Secret Lives


Photo by Kay Hinton

Day Job

Executive director of the Center for Transactional Law and Practice and professor in the practice of law at Emory School of Law

Secret Life: Published poet

It may seem like semantics, but according to the chronology, Sue Payne is a poet-lawyer, rather than a lawyer-poet. Encouraged by a third-grade teacher who gave the young writer “pretty pastel paper” on which to pen poems, then posted them for other students

to see, Payne has cultivated her love of writing throughout her life. She earned a bachelor’s degree in English from Denison University and a master’s in English language and literature from Ohio State University, planning to teach English at a college level, but chose law school over a PhD
in English when she decided—in typical Midwestern fashion— that law would be a more practical way to make a living. After graduating from Northwestern University School of Law, she honed a different kind of writing skill while practicing employment and transactional law for nearly twenty years. Her career turned to teaching when she led a basic writing workshop for first-year students at Loyola University Law School and then served as a writing adviser at John Marshall Law Schoool. She taught at Northwestern University School  of Law before joining Emory Law in September 2012. She has cultivated her literary interests over the years by keeping “boxes and boxes of daily journals,” reading poetry, and attending poetry and writing workshops and festivals. She served as a board member for the Robert Frost Poetry Festival in Franconia, New Hampshire, for a decade, and her poetry has been published in a number of literary journals including the Comstock Review, Spoon River Poetry Review, Pearl, and Red River Review. Her favorite time to write is early morning, in the quiet anonymity of a coffee shop where she can record her thoughts and impressions before her day begins.

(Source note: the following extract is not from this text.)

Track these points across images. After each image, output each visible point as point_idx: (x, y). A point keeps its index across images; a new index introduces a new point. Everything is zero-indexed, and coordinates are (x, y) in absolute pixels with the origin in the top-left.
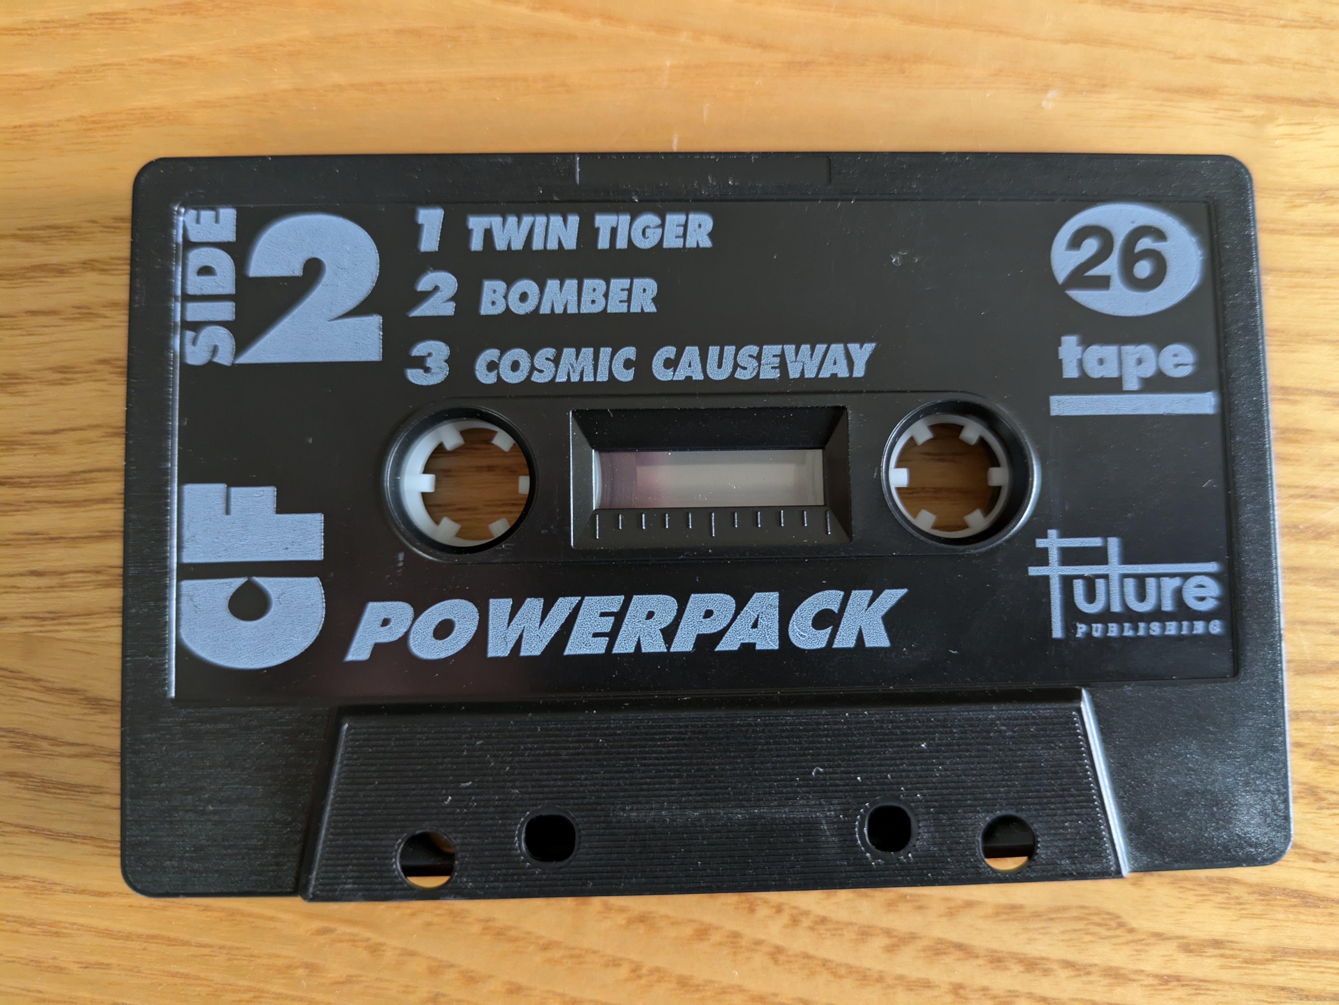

And, in contrast to the serene portrait of the poet that many imagine, Payne prefers to amuse, as in her poem “On Reading Too Much Billy Collins,” which was published in the New York Quarterly:

It is said that
one can never read
too much Billy Collins.

But even he would admit
he writes a lot of poems
about looking out the window

while drinking fresh coffee 
and patting his dog’s noble
head. Though I envy

Billy, serene as a painting
or a decoy, woodenly 
ornamental, I do not want 

to give up being jaded.
There is nothing like casting
a jaundiced eye when an eye

is cast. In truth, I’d rather
spit than celebrate. I’d rather
savor the arugula than marvel

at the beauty of the salad. And,
as a child from a broken home, 
I’d like to concentrate on how

things get broken. How the rug
is pulled out from under you
and, more often than not, while

writing poetry and looking out
the window at the birds, you
spill hot coffee on your dog.

Her Words

“I like to read poetry for those ‘A-ha!’ moments, when someone has written something that resonates so much with you. I write poetry to figure things out about being human, and I hope it is something that will help someone else experience that ‘A-ha’ moment.Poetry and contract drafting involve a similar kind of precision. Every word in a poem has to count, and in contract drafting you have to be extremely careful with words because you don’t want to suggest something that you don’t mean. It is all about language. Even as a child that is what fascinated me, words and how they sounded and the capacity of words to carry meaning.”